Research + Love =
Topic: Real Talk: Survivor, Patient & Family Stories
By Joe Barone & Laura Hull
This is a story about a family who let love be their guide in the face of daunting obstacles. In 2004, when their beloved mom, Terry Romeo, was diagnosed with pancreatic cancer, it was the love and support of her husband of more than 50 years, Tony, and her family that buoyed her through her four-year battle.
Terry, the mother of four and grandmother of nine, lived a rich and full life. Aside from teaching in Deer Park, on Long Island, NY for over 35 years, she was a proud member of the Sons of Italy where she lent her talents to heading the Gift of Sight program. One of her best post-diagnosis days was attending a heartfelt Jubilee mass that the diocese of Rockville Center hosted for couples married 50+ years. Her family turned it into a party!
That’s why Terry’s Team came together again in 2020—not as the large group that had been walking in the LI Lustgarten walk since 2004—but as a virtual team. COVID-19 would not dampen their spirit! The Lustgarten Foundation’s first Long Island Virtual Walk, which was held on Sunday, Oct. 4, 2020, may have looked different, but the Romeo family’s enthusiasm never waned. They hit the pavement, in their mom’s memory, from four different states.
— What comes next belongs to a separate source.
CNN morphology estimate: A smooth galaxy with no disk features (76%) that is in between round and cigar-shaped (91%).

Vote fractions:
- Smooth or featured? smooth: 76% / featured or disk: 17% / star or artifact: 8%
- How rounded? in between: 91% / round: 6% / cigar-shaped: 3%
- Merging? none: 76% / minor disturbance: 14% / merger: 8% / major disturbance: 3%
“The virtual walk was a lot of fun,” said Terry’s daughter, Laura Hull. “Terry’s Team got creative with how we walked.”
“I was up in Vermont with one of my sisters, we made big signs thanking Lustgarten and hoisted them over our heads for pictures,” Laura added. Laura’s brother Stephen, sisters Christine and Maribeth and their families joined in on the adventure.
“I said, ‘Try to take a picture that shows you are in Boston. Go into Times Square for a New York City shot. Send a fun video so people know you’re in North Carolina,’“ Laura shared. “You could tell we were up in the country somewhere. We had a great time with it.”
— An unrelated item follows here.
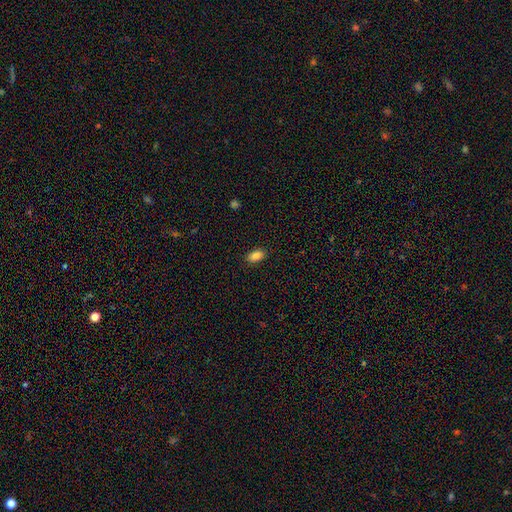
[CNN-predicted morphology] This appears to be a smooth galaxy with no disk features (87%) that is in between round and cigar-shaped (91%). Merging: none (88%).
“We really look forward to this event every year,” Laura said. “We feel indebted to Lustgarten. I cannot overstate how fortunate we feel that every dime we raise or donate goes toward research.”
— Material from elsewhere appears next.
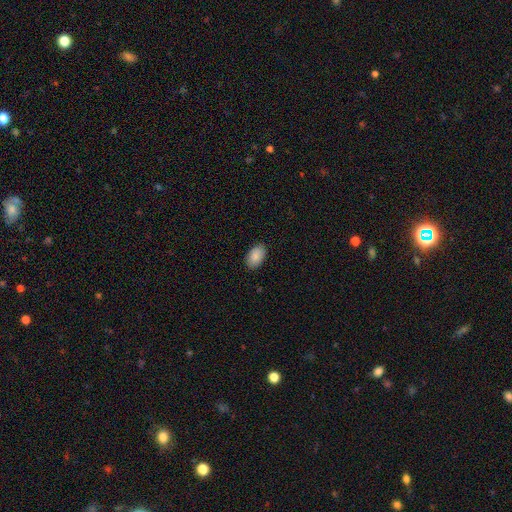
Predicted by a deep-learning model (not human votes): This appears to be a smooth galaxy with no disk features (89%) that is in between round and cigar-shaped (91%). Merging: none (88%).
It’s a sentiment many families share. Knowing 100% of every donation goes directly to research makes it even easier to give. There is nothing to think twice about, and that’s why the Romeo family has raised and donated thousands of dollars with two things in mind: their mom and research. Yet, when their mother was diagnosed, Laura and her siblings were unsure of what pancreatic cancer was.
“We didn’t know anybody who had had it,” Laura said. Then I remembered Michael Landon talking about his cancer diagnosis on a talk show years before. The tone of that interview made me think he might have been talking about this cancer. I did some research on him and that was our first inkling of what we were up against.”
Around the same time that the reality of what lay ahead was dawning on her and her family, President Jimmy Carter was featured in a public service announcement about the disease, Laura recollected. “The PSA (which was funded by the Lustgarten Foundation, along with Cablevision) was focused on heightening awareness for the need for research. The tagline, “There is a cure. It’s called research.” has stayed with Laura all these years.
“To this day, that sentence is the focus of hope for my entire family. It woke us all up to the importance of research,” Laura shared. “Research costs money but it’s so crucial. It’s the road to a cure: research, research, research. It’s the only way we’ll conquer this disease.”
That belief and the love for their mother continue to motivate Laura and her family to donate generously to Lustgarten every year. They all want to live in a world where their children and grandchildren won’t have to worry about the disease that took their mother.
“We want to give back to Lustgarten,” Laura said. “It’s not just an organization. It’s a group of people working together for patients and families so hopefully future generations won’t have to go through what we went through.”
Whatever form future Lustgarten walks take, Terry’s Team will be there. “The walks are a tremendous comfort,” Laura shared. “Walking and seeing that other families are going through the same thing we’re dealing with—we all take great comfort from that. We don’t feel so alone.”
That is the purpose of these walks—to give families an outlet and an opportunity to honor their loved ones who’ve been touch by this disease.
This year, in four different states Terry’s Team wore shirts that read: “Purple…It’s not just a color. It’s a Cure.” While they weren’t side-by-side this time around, the Romeo family was grateful to keep the tradition alive alongside their loving mother’s legacy.